Just like the intersection in town that claims two or three people a year from car accidents, nothing is done for years until either a very cute child or prominent citizen is killed there. Then it gets the traffic light.

It's time for the traffic light now. It's world peace day, and if it was possible, there wouldn't be anymore wars, people wouldn't judge others by their race or creed or religion and children wouldn't go to bed hungry or have people in their lives who abuse them. I don't know the answers, I just wish we all had that poster on all of our beds.

Peace to those who were murdered today and their families. Peace to us all.

Sunday, November 1, 2009

Do dreamers really live forever?




"Loose your dreams and you will loose your mind
In life unkind".
Rolling Stones, "Ruby Tuesday".







I never have had a problem not dreaming. I love dreaming. I keep a tape recorder and a note pad by bed when I wake so I can write down my dreams.

Lately, all my dreams have been like something out of a Jungian nightmare, old family trips, school, all surrounded  in symbols.
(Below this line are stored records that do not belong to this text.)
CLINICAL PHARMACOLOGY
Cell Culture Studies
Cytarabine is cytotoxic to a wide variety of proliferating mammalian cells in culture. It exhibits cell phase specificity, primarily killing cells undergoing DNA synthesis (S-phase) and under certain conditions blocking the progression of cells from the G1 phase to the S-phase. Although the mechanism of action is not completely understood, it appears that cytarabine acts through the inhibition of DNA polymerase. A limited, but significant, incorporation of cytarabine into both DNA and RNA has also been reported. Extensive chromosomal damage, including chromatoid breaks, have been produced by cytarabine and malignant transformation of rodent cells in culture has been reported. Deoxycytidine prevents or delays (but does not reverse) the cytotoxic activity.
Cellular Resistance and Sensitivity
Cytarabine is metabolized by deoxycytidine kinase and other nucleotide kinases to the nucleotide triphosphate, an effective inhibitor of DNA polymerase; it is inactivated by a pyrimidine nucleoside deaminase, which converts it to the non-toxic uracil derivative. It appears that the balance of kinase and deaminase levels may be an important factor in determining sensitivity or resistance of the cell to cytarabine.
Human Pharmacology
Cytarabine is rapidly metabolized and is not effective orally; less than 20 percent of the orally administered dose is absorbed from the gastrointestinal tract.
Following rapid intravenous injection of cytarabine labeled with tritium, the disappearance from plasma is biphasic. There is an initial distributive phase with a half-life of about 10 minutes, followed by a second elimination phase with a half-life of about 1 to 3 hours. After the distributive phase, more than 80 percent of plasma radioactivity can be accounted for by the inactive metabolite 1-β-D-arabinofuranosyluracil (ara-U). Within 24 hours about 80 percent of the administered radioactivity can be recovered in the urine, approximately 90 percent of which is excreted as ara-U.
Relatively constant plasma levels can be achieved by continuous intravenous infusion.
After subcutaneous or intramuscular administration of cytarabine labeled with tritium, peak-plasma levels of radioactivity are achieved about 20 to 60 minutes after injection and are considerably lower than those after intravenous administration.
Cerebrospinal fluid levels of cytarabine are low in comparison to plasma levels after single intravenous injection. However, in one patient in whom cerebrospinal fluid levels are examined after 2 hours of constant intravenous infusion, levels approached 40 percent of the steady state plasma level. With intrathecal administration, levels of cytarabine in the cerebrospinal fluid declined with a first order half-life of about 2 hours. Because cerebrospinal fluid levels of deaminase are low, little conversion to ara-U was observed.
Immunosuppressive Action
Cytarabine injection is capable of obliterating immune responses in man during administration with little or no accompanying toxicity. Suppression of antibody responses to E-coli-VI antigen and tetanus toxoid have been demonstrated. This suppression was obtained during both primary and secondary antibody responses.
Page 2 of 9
But nothing about the future. No dreams, no hopes, no nothing.


The other day I got a piece of spam that said in the header 'Are you living or existing". Oh that was easy. Existing. Not living. Because I don't have any dreams to live for. Not anymore.

Or in other words, I do not know what dreams to dream to live for.  The ones I had as a child and a woman in my twenties are gone. I can re build them again, like the Six Million Dollar Man, stronger and better than they were.

"And if your hopes should pass away/
Simply pretend,
That you can build them again". 
Simon and Garfunkel,  "Hazy Shade of Winter".

I always was able to take shattered dreams and rebuild them. Not a problem. Easy.  But now, it's all the dreams have shattered my hands like holding on to broken glass. My writing, bits and pieces, lie in the trash can, like some type of abortion. Just a little mouse click, and they are gone, forever. Little whispy ghosts on the ethernet of the hard drive. I know my illness has turned me into a gifted and talented writer in my 20s, with so much promise and a book offer, to someone who can barely string two sentences together. I doubt now I can even write, let alone see that level again. What do I do if my brain turns on me and this last desire fails?


...Like carpenters they want to know which tools.
They never ask why build....
Anne Sexton, "Wanting to Die".


I'm not suicidal. I just don't know what to do with the remaining 40 years of my life.

How do you rebuild if you don't know what to rebuild in the first place?